_Task goal_. Produce the full set of records below once more, exactly as they stand.

Items from a data source
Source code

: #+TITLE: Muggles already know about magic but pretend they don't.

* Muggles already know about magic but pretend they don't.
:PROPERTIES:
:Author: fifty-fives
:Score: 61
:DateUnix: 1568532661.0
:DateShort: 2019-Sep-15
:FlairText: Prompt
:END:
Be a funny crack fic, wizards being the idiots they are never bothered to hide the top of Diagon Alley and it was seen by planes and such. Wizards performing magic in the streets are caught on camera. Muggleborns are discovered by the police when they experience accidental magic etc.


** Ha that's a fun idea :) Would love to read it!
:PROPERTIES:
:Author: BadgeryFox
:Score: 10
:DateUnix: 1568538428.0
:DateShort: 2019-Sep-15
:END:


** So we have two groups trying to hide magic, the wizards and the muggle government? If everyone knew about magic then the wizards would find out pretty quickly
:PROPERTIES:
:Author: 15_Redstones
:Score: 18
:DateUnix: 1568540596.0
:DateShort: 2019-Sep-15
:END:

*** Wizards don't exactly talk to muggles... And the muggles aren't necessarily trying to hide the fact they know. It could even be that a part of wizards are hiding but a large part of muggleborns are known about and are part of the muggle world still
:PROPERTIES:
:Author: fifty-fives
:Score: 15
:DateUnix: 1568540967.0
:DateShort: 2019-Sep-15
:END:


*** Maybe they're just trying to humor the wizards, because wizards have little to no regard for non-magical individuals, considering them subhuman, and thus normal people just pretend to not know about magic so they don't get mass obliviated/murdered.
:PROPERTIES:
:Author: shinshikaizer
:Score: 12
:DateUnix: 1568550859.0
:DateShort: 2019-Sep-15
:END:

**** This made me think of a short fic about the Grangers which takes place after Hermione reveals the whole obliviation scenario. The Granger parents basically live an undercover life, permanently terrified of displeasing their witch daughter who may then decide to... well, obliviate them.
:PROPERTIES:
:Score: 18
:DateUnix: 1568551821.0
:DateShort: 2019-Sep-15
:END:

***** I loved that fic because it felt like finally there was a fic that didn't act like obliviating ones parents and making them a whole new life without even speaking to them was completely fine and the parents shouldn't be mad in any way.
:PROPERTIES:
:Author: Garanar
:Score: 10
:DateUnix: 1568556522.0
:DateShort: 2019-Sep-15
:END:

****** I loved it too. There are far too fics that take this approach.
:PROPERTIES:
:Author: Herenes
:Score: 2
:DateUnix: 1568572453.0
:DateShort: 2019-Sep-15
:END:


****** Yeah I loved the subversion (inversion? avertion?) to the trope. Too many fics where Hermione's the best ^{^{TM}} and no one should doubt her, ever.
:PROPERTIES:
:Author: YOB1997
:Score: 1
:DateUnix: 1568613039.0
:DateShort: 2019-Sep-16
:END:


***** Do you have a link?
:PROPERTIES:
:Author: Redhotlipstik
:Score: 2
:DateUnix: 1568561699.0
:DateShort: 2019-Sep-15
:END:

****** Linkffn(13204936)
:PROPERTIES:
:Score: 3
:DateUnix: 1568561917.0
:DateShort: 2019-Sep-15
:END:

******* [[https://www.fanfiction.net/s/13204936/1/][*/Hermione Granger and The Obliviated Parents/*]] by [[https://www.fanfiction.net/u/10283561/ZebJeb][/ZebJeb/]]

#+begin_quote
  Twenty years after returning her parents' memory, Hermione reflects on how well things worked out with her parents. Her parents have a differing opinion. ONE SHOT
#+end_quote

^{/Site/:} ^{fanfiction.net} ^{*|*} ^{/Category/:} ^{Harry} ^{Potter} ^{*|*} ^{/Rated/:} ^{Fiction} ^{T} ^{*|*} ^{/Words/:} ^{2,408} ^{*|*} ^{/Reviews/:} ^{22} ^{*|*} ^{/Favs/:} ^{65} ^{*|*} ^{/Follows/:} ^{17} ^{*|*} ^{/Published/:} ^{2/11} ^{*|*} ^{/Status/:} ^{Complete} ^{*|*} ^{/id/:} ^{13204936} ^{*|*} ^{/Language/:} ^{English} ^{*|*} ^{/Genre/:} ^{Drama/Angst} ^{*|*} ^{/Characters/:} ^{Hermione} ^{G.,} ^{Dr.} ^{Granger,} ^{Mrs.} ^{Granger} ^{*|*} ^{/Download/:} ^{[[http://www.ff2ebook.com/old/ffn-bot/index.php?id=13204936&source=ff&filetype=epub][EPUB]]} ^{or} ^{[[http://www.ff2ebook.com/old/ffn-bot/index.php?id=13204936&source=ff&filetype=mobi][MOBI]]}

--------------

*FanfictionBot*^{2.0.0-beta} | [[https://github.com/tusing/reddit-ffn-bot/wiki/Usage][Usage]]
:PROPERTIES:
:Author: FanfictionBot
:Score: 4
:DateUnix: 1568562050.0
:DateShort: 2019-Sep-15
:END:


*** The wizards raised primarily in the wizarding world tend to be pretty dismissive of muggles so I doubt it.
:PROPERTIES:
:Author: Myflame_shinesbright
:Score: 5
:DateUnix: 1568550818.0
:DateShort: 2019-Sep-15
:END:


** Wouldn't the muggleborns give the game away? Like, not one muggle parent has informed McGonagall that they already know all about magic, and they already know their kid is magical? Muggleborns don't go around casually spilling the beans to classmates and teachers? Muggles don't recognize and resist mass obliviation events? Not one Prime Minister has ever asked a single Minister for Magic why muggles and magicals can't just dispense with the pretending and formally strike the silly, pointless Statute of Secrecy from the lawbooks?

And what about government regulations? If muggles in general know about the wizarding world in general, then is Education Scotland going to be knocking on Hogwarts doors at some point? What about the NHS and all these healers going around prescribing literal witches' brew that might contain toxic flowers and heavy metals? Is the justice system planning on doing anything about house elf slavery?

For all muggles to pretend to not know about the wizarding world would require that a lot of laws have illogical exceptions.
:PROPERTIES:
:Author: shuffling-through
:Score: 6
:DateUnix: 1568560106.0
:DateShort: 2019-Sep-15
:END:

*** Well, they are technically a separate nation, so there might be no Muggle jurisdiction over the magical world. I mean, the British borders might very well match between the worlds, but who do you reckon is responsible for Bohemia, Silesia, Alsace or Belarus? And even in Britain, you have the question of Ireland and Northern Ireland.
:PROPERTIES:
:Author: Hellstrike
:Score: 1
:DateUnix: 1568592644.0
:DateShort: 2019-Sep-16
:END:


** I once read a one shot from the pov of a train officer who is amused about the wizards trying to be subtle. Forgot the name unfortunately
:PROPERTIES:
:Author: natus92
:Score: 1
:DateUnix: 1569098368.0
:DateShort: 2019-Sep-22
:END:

_Response_.
Source code

: #+TITLE: Muggles already know about magic but pretend they don't.

* Muggles already know about magic but pretend they don't.
:PROPERTIES:
:Author: fifty-fives
:Score: 61
:DateUnix: 1568532661.0
:DateShort: 2019-Sep-15
:FlairText: Prompt
:END:
Be a funny crack fic, wizards being the idiots they are never bothered to hide the top of Diagon Alley and it was seen by planes and such. Wizards performing magic in the streets are caught on camera. Muggleborns are discovered by the police when they experience accidental magic etc.


** Ha that's a fun idea :) Would love to read it!
:PROPERTIES:
:Author: BadgeryFox
:Score: 10
:DateUnix: 1568538428.0
:DateShort: 2019-Sep-15
:END:


** So we have two groups trying to hide magic, the wizards and the muggle government? If everyone knew about magic then the wizards would find out pretty quickly
:PROPERTIES:
:Author: 15_Redstones
:Score: 18
:DateUnix: 1568540596.0
:DateShort: 2019-Sep-15
:END:

*** Wizards don't exactly talk to muggles... And the muggles aren't necessarily trying to hide the fact they know. It could even be that a part of wizards are hiding but a large part of muggleborns are known about and are part of the muggle world still
:PROPERTIES:
:Author: fifty-fives
:Score: 15
:DateUnix: 1568540967.0
:DateShort: 2019-Sep-15
:END:


*** Maybe they're just trying to humor the wizards, because wizards have little to no regard for non-magical individuals, considering them subhuman, and thus normal people just pretend to not know about magic so they don't get mass obliviated/murdered.
:PROPERTIES:
:Author: shinshikaizer
:Score: 12
:DateUnix: 1568550859.0
:DateShort: 2019-Sep-15
:END:

**** This made me think of a short fic about the Grangers which takes place after Hermione reveals the whole obliviation scenario. The Granger parents basically live an undercover life, permanently terrified of displeasing their witch daughter who may then decide to... well, obliviate them.
:PROPERTIES:
:Score: 18
:DateUnix: 1568551821.0
:DateShort: 2019-Sep-15
:END:

***** I loved that fic because it felt like finally there was a fic that didn't act like obliviating ones parents and making them a whole new life without even speaking to them was completely fine and the parents shouldn't be mad in any way.
:PROPERTIES:
:Author: Garanar
:Score: 10
:DateUnix: 1568556522.0
:DateShort: 2019-Sep-15
:END:

****** I loved it too. There are far too fics that take this approach.
:PROPERTIES:
:Author: Herenes
:Score: 2
:DateUnix: 1568572453.0
:DateShort: 2019-Sep-15
:END:


****** Yeah I loved the subversion (inversion? avertion?) to the trope. Too many fics where Hermione's the best ^{^{TM}} and no one should doubt her, ever.
:PROPERTIES:
:Author: YOB1997
:Score: 1
:DateUnix: 1568613039.0
:DateShort: 2019-Sep-16
:END:


***** Do you have a link?
:PROPERTIES:
:Author: Redhotlipstik
:Score: 2
:DateUnix: 1568561699.0
:DateShort: 2019-Sep-15
:END:

****** Linkffn(13204936)
:PROPERTIES:
:Score: 3
:DateUnix: 1568561917.0
:DateShort: 2019-Sep-15
:END:

******* [[https://www.fanfiction.net/s/13204936/1/][*/Hermione Granger and The Obliviated Parents/*]] by [[https://www.fanfiction.net/u/10283561/ZebJeb][/ZebJeb/]]

#+begin_quote
  Twenty years after returning her parents' memory, Hermione reflects on how well things worked out with her parents. Her parents have a differing opinion. ONE SHOT
#+end_quote

^{/Site/:} ^{fanfiction.net} ^{*|*} ^{/Category/:} ^{Harry} ^{Potter} ^{*|*} ^{/Rated/:} ^{Fiction} ^{T} ^{*|*} ^{/Words/:} ^{2,408} ^{*|*} ^{/Reviews/:} ^{22} ^{*|*} ^{/Favs/:} ^{65} ^{*|*} ^{/Follows/:} ^{17} ^{*|*} ^{/Published/:} ^{2/11} ^{*|*} ^{/Status/:} ^{Complete} ^{*|*} ^{/id/:} ^{13204936} ^{*|*} ^{/Language/:} ^{English} ^{*|*} ^{/Genre/:} ^{Drama/Angst} ^{*|*} ^{/Characters/:} ^{Hermione} ^{G.,} ^{Dr.} ^{Granger,} ^{Mrs.} ^{Granger} ^{*|*} ^{/Download/:} ^{[[http://www.ff2ebook.com/old/ffn-bot/index.php?id=13204936&source=ff&filetype=epub][EPUB]]} ^{or} ^{[[http://www.ff2ebook.com/old/ffn-bot/index.php?id=13204936&source=ff&filetype=mobi][MOBI]]}

--------------

*FanfictionBot*^{2.0.0-beta} | [[https://github.com/tusing/reddit-ffn-bot/wiki/Usage][Usage]]
:PROPERTIES:
:Author: FanfictionBot
:Score: 4
:DateUnix: 1568562050.0
:DateShort: 2019-Sep-15
:END:


*** The wizards raised primarily in the wizarding world tend to be pretty dismissive of muggles so I doubt it.
:PROPERTIES:
:Author: Myflame_shinesbright
:Score: 5
:DateUnix: 1568550818.0
:DateShort: 2019-Sep-15
:END:


** Wouldn't the muggleborns give the game away? Like, not one muggle parent has informed McGonagall that they already know all about magic, and they already know their kid is magical? Muggleborns don't go around casually spilling the beans to classmates and teachers? Muggles don't recognize and resist mass obliviation events? Not one Prime Minister has ever asked a single Minister for Magic why muggles and magicals can't just dispense with the pretending and formally strike the silly, pointless Statute of Secrecy from the lawbooks?

And what about government regulations? If muggles in general know about the wizarding world in general, then is Education Scotland going to be knocking on Hogwarts doors at some point? What about the NHS and all these healers going around prescribing literal witches' brew that might contain toxic flowers and heavy metals? Is the justice system planning on doing anything about house elf slavery?

For all muggles to pretend to not know about the wizarding world would require that a lot of laws have illogical exceptions.
:PROPERTIES:
:Author: shuffling-through
:Score: 6
:DateUnix: 1568560106.0
:DateShort: 2019-Sep-15
:END:

*** Well, they are technically a separate nation, so there might be no Muggle jurisdiction over the magical world. I mean, the British borders might very well match between the worlds, but who do you reckon is responsible for Bohemia, Silesia, Alsace or Belarus? And even in Britain, you have the question of Ireland and Northern Ireland.
:PROPERTIES:
:Author: Hellstrike
:Score: 1
:DateUnix: 1568592644.0
:DateShort: 2019-Sep-16
:END:


** I once read a one shot from the pov of a train officer who is amused about the wizards trying to be subtle. Forgot the name unfortunately
:PROPERTIES:
:Author: natus92
:Score: 1
:DateUnix: 1569098368.0
:DateShort: 2019-Sep-22
:END:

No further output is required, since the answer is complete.